Les informations les plus contradictoires circulent sur ce sujet. Or, à ce jour, le ministère des finances doit bien être capable de savoir ce que représentent les rôles qu'il a émis. Il faut certes compter avec quelques déchets, parce qu'un tel aura oublié de cocher la bonne case, et on peut le comprendre. Mais les contrôleurs continueront d'exercer leur mission de contrôle, et l'on peut admettre que, finalement, toutes ces incertitudes s'annuleront. Il me paraîtrait donc tout à fait normal que le Parlement soit aujourd'hui informé de la situation, car la presse ne doit pas être notre seule source d'information en la matière.
Il serait de bon aloi, mais il serait surtout honnête qu'une taxe spéciale soit intégralement affectée à l'usage pour lequel elle a été créée et ne soit pas banalisée dans le budget général. C'est d'autant plus vrai que l'audiovisuel public va avoir besoin de gros moyens pour vivre cette révolution majeure de l'histoire du monde qu'est la révolution numérique dans toutes ses applications et toutes ses implications.
Pour en revenir au projet de budget proprement dit, la commission des finances a rejeté tous les amendements scélérats qui auraient pu diminuer les recettes ; à vrai dire, cela ne lui a pas demandé un travail très important, parce qu'ils n'étaient guère nombreux. Elle a également considéré qu'il fallait donner à l'audiovisuel public les moyens de fonctionner, et que ceux que vous proposiez, monsieur le ministre, satisfaisaient globalement à cette exigence.

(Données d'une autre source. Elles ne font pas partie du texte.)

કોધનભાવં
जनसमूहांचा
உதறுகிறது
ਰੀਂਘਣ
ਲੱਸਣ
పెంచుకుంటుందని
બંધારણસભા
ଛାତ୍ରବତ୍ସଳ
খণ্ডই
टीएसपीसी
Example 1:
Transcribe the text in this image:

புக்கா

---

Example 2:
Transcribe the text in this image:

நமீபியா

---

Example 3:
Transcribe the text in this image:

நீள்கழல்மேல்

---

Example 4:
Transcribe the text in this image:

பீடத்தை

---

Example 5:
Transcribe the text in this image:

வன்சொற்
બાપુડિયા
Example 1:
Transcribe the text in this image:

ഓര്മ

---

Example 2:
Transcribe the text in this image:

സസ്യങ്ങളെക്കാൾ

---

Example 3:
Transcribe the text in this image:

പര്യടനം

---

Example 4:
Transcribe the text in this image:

La commission des finances vous invite donc, mes chers collègues, à adopter sans modification les crédits relatifs à la mission « Médias » et au compte de concours financiers : « Avance à l'audiovisuel public ». Elle propose également l'adoption de l'article 95 rattaché, qui a pour objet de répartir les crédits affectés à l'audiovisuel public.

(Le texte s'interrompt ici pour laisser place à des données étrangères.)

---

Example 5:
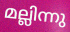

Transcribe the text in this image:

മല്ലിന്നു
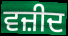
ਵਜ਼ੀਦ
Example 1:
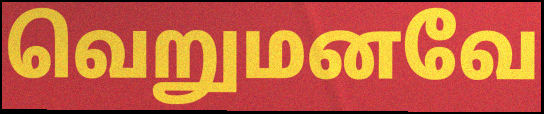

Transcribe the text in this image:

வெறுமனவே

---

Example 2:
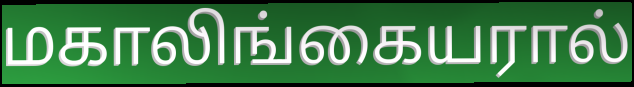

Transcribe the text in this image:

மகாலிங்கையரால்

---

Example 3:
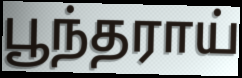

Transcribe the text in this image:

பூந்தராய்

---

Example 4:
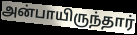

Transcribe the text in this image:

அன்பாயிருந்தார்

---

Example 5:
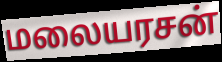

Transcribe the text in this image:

மலையரசன்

En outre, monsieur le ministre, elle vous demandera de procéder dans le projet de loi de finances rectificative, en fonction des recettes supplémentaires qui sont apparues et dont vous connaissez d'ores et déjà le montant - mais sans doute allez-vous nous le communiquer -, à quelques rééquilibrages bien pensés, au profit notamment du bâtiment de Radio France, ou encore de Arte. Pour le reste, les contrats d'objectifs et de moyens sont une bonne procédure qu'il faut appliquer.